Along with the monstrous amount of power comes a muscular look that wouldn’t seem out of place on the starting line of a World Rally Championship (WRC) event. Giannini added a deeper front bumper with large vents to give the engine the air it needs to keep cool, a pair of lights to take the rally look a step further, and flares over the four wheels. Out back, the 350 GP4 receives a roof-mounted spoiler, a massive air diffuser, and vents drilled into the hatch. They create a visual link to the rear-engined 500 Fiat built from 1957 to 1975.
Many of the add-ons are made with carbon fiber to keep weight in check. Peeking inside reveals Plexiglas front windows and a full roll cage, among other modifications. This is serious stuff, and it makes Abarth’s hot-rodded 500 look mundane by comparison.
Pricing hasn’t been announced yet. For what it’s worth, the rear-wheel drive model starts at 150,000 euros, a sum which represents roughly $175,000. We expect the addition of all-wheel drive will make the GP4 considerably more expensive, bumping its price even further into supercar territory. For that kind of money, it better offer supercar-like performance and dynamism.

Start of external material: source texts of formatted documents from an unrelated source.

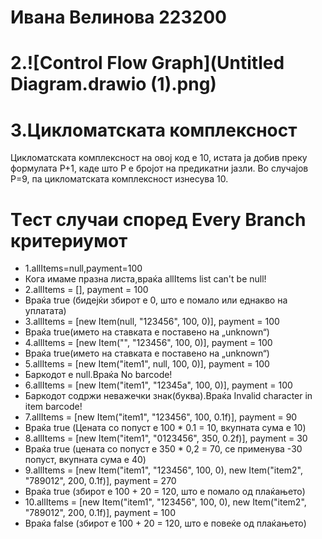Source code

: # Ивана Велинова 223200
# 2.![Control Flow Graph](Untitled Diagram.drawio (1).png)
# 3.Цикломатската комплексност 
Цикломатската комплексност на овој код е 10, истата ја добив преку формулата P+1, каде што P е бројот на предикатни јазли. Во случајoв P=9, па цикломатската комплексност изнесува 10.
# Tест случаи според Every Branch критериумот
- 1.allItems=null,payment=100
- Кога имаме празна листа,враќа allItems list can't be null!
- 2.allItems = [], payment = 100
- Враќа true (бидејќи збирот е 0, што е помало или еднакво на уплатата)
- 3.allItems = [new Item(null, "123456", 100, 0)], payment = 100
- Враќа true(името на ставката е поставено на „unknown“)
- 4.allItems = [new Item("", "123456", 100, 0)], payment = 100
- Враќа true(името на ставката е поставено на „unknown“)
- 5.allItems = [new Item("item1", null, 100, 0)], payment = 100
- Баркодот е null.Враќа No barcode!
- 6.allItems = [new Item("item1", "12345a", 100, 0)], payment = 100
- Баркодот содржи неважечки знак(буква).Враќа Invalid character in item barcode!
- 7.allItems = [new Item("item1", "123456", 100, 0.1f)], payment = 90
- Враќа true (Цената со попуст е 100 * 0.1 = 10, вкупната сума е 10)
- 8.allItems = [new Item("item1", "0123456", 350, 0.2f)], payment = 30
- Враќа true (цената со попуст е 350 * 0,2 = 70, се применува -30 попуст, вкупната сума е 40)
- 9.allItems = [new Item("item1", "123456", 100, 0), new Item("item2", "789012", 200, 0.1f)], payment = 270
- Враќа true (збирот е 100 + 20 = 120, што е помало од плаќањето)
- 10.allItems = [new Item("item1", "123456", 100, 0), new Item("item2", "789012", 200, 0.1f)], payment = 100
- Враќа false (збирот е 100 + 20 = 120, што е повеќе од плаќањето)



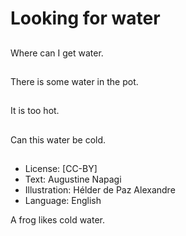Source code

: # Looking for water

##
Where can I get water.

##
There is some water in the pot.

##
It is too hot.

##
Can this water be cold.

##
* License: [CC-BY]
* Text: Augustine Napagi
* Illustration: Hélder de Paz Alexandre
* Language: English

A frog likes cold water.
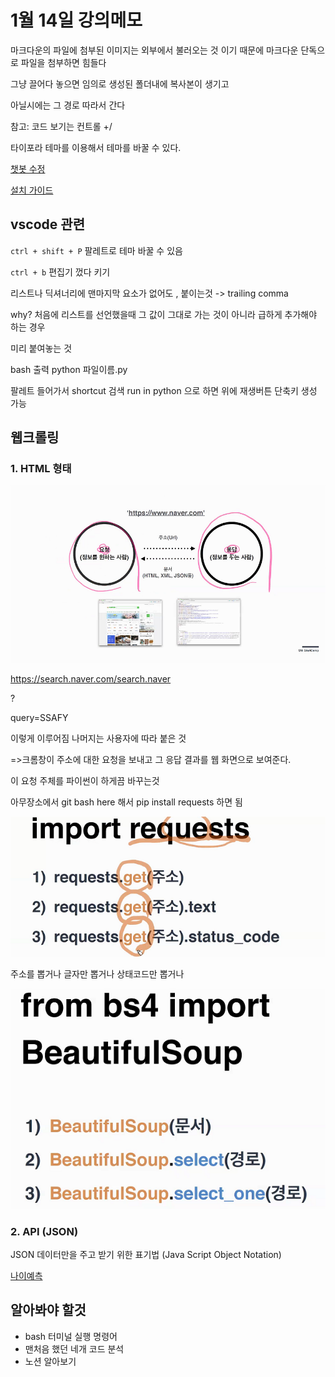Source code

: # 1월 14일 강의메모

마크다운의 파일에 첨부된 이미지는 외부에서 불러오는 것 이기 때문에 마크다운 단독으로 파일을 첨부하면 힘들다





그냥 끌어다 놓으면 임의로 생성된 폴더내에 복사본이 생기고

아닐시에는 그 경로 따라서 간다



참고: 코드 보기는 컨트롤 +/



타이포라 테마를 이용해서 테마를 바꿀 수 있다.



[챗봇 수정](py.hphk.io) 

[설치 가이드](https://www.notion.so/ff144edf41044fb789ea4c3e7b478fe8?v=38e1799d52724a269df8b4252e7684a3) 



## vscode 관련

`ctrl + shift + P` 팔레트로 테마 바꿀 수 있음

`ctrl + b` 편집기 껐다 키기

  

리스트나 딕셔너리에 맨마지막 요소가 없어도 , 붙이는것 -> trailing comma

why? 처음에 리스트를 선언했을때 그 값이 그대로 가는 것이 아니라 급하게 추가해야 하는 경우

미리 붙여놓는 것 

bash 출력 python 파일이름.py 





팔레트 들어가서 shortcut 검색 run in python 으로 하면 위에 재생버튼 단축키 생성 가능



## 웹크롤링



### 1. HTML 형태



 ![1](1.14.assets/1.png)

https://search.naver.com/search.naver

?

query=SSAFY



이렇게 이루어짐 나머지는 사용자에 따라 붙은 것 



=>크롬창이 주소에 대한 요청을 보내고 그 응답 결과를 웹 화면으로 보여준다.



이 요청 주체를 파이썬이 하게끔 바꾸는것





아무장소에서 git bash here 해서 pip install requests 하면 됨





![2](1.14.assets/2.png)

주소를 뽑거나 글자만 뽑거나 상태코드만 뽑거나 





![3](1.14.assets/3.png)



### 2. API (JSON)



JSON 데이터만을 주고 받기 위한 표기법 (Java Script Object Notation)

[나이예측](agify.io)







## 알아봐야 할것

* bash 터미널 실행 명령어
* 맨처음 했던 네개 코드 분석
* 노션 알아보기











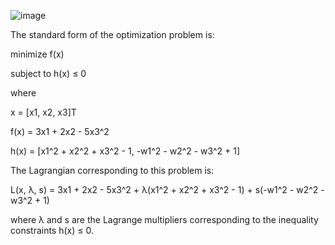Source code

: ![image](https://user-images.githubusercontent.com/89120960/232209484-82abdc26-d554-4648-a86e-ee3113f059ff.png)


<p>
  
  The standard form of the optimization problem is:

minimize f(x)

subject to h(x) ≤ 0

where

x = [x1, x2, x3]T

f(x) = 3x1 + 2x2 - 5x3^2

h(x) = [x1^2 + x2^2 + x3^2 - 1, -w1^2 - w2^2 - w3^2 + 1]

The Lagrangian corresponding to this problem is:

L(x, λ, s) = 3x1 + 2x2 - 5x3^2 + λ(x1^2 + x2^2 + x3^2 - 1) + s(-w1^2 - w2^2 - w3^2 + 1)

where λ and s are the Lagrange multipliers corresponding to the inequality constraints h(x) ≤ 0.
</p>
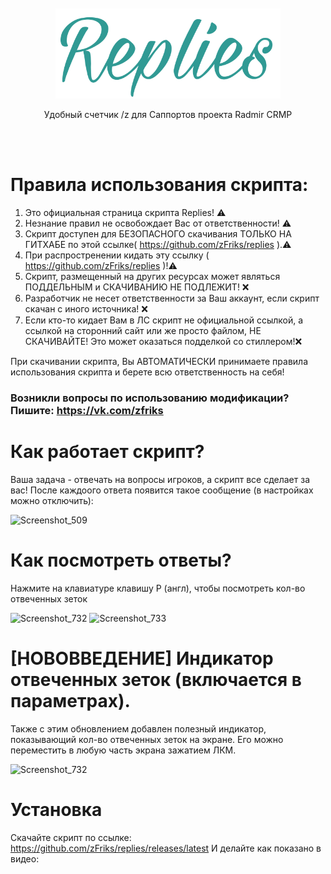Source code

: <div align="center">
	<br>
	<br>
	<img width="360" src="media/logo.svg" alt="Replies">
	<br>
	<p>Удобный счетчик /z для Саппортов проекта Radmir CRMP</p>
	<br>
	<br>
</div>

# Правила использования скрипта:
1. Это официальная страница скрипта Replies! ⚠️
2. Незнание правил не освобождает Вас от ответственности! ⚠️
3. Скрипт доступен для БЕЗОПАСНОГО скачивания ТОЛЬКО НА ГИТХАБЕ по этой ссылке( https://github.com/zFriks/replies ).⚠️
4. При распростренении кидать эту ссылку ( https://github.com/zFriks/replies )!⚠️
5. Скрипт, размещенный на других ресурсах может являться ПОДДЕЛЬНЫМ и СКАЧИВАНИЮ НЕ ПОДЛЕЖИТ! ❌
6. Разработчик не несет ответственности за Ваш аккаунт, если скрипт скачан с иного источника! ❌
7. Если кто-то кидает Вам в ЛС скрипт не официальной ссылкой, а ссылкой на сторонний сайт или же просто файлом, НЕ СКАЧИВАЙТЕ! Это может оказаться подделкой со стиллером!❌ 

При скачивании скрипта, Вы АВТОМАТИЧЕСКИ принимаете правила использования скрипта и берете всю ответственность на себя!

### Возникли вопросы по использованию модификации? Пишите: https://vk.com/zfriks

# Как работает скрипт?
Ваша задача - отвечать на вопросы игроков, а скрипт все сделает за вас! После каждоого ответа появится такое сообщение (в настройках можно отключить):

![Screenshot_509](https://user-images.githubusercontent.com/68365842/139442116-c265a175-d62e-46ef-925b-323c9ff05641.png)


# Как посмотреть ответы?
Нажмите на клавиатуре клавишу P (англ), чтобы посмотреть кол-во отвеченных зеток

![Screenshot_732](https://user-images.githubusercontent.com/68365842/183284074-4360fa5a-36cc-427e-a640-9e61be90ae9c.png)
![Screenshot_733](https://user-images.githubusercontent.com/68365842/183284077-163bf53f-6283-4b68-8e03-7a814a75a4d8.png)

# [НОВОВВЕДЕНИЕ] Индикатор отвеченных зеток (включается в параметрах).
Также с этим обновлением добавлен полезный индикатор, показывающий кол-во отвеченных зеток на экране. Его можно переместить в любую часть экрана зажатием ЛКМ.

![Screenshot_732](https://user-images.githubusercontent.com/68365842/183284225-5442450b-ba17-426a-a14d-129ec9ffdeda.png)

# Установка
Скачайте скрипт по ссылке: https://github.com/zFriks/replies/releases/latest
И делайте как показано в видео: 

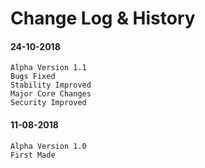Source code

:# Change Log & History

#### 24-10-2018
	Alpha Version 1.1
	Bugs Fixed
	Stability Improved
	Major Core Changes
	Security Improved

#### 11-08-2018
	Alpha Version 1.0
	First Made
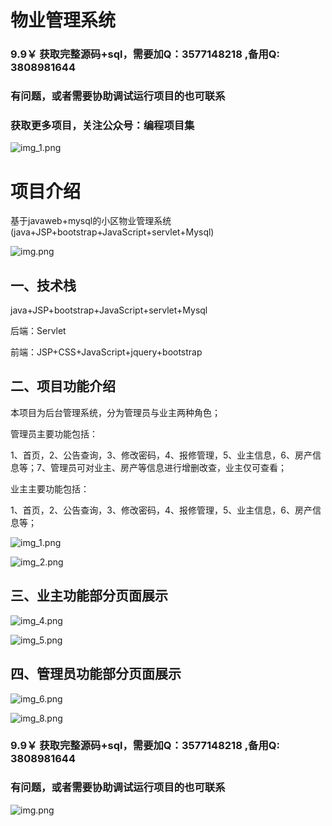 # 物业管理系统


### 9.9￥ 获取完整源码+sql，需要加Q：3577148218 ,备用Q: 3808981644
### 有问题，或者需要协助调试运行项目的也可联系
### 获取更多项目，关注公众号：编程项目集

![img_1.png](img_1.png)

# 项目介绍
基于javaweb+mysql的小区物业管理系统(java+JSP+bootstrap+JavaScript+servlet+Mysql)

![img.png](imgs/img.png)

## 一、技术栈
java+JSP+bootstrap+JavaScript+servlet+Mysql

后端：Servlet

前端：JSP+CSS+JavaScript+jquery+bootstrap
## 二、项目功能介绍
本项目为后台管理系统，分为管理员与业主两种角色；

管理员主要功能包括：

1、首页，2、公告查询，3、修改密码，4、报修管理，5、业主信息，6、房产信息等；7、管理员可对业主、房产等信息进行增删改查，业主仅可查看；

业主主要功能包括：

1、首页，2、公告查询，3、修改密码，4、报修管理，5、业主信息，6、房产信息等；

![img_1.png](imgs/img_1.png)

![img_2.png](imgs/img_2.png)

## 三、业主功能部分页面展示


![img_4.png](imgs/img_4.png)

![img_5.png](imgs/img_5.png)

## 四、管理员功能部分页面展示

![img_6.png](imgs/img_6.png)


![img_8.png](imgs/img_8.png)

### 9.9￥ 获取完整源码+sql，需要加Q：3577148218 ,备用Q: 3808981644
### 有问题，或者需要协助调试运行项目的也可联系

![img.png](img.png)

If the name Giannini doesn’t ring a bell, it’s likely because the tuner has remained quiet for the past few decades. It was a lot more active during the 1960s and the 1970s, when it turned the original 500 into a beast of a car that could give comparable Abarth-badged models a run for their money on the track. While cachet isn’t on Giannini’s side, the 350 GP4 suggests the brand is ready to make a stunning comeback.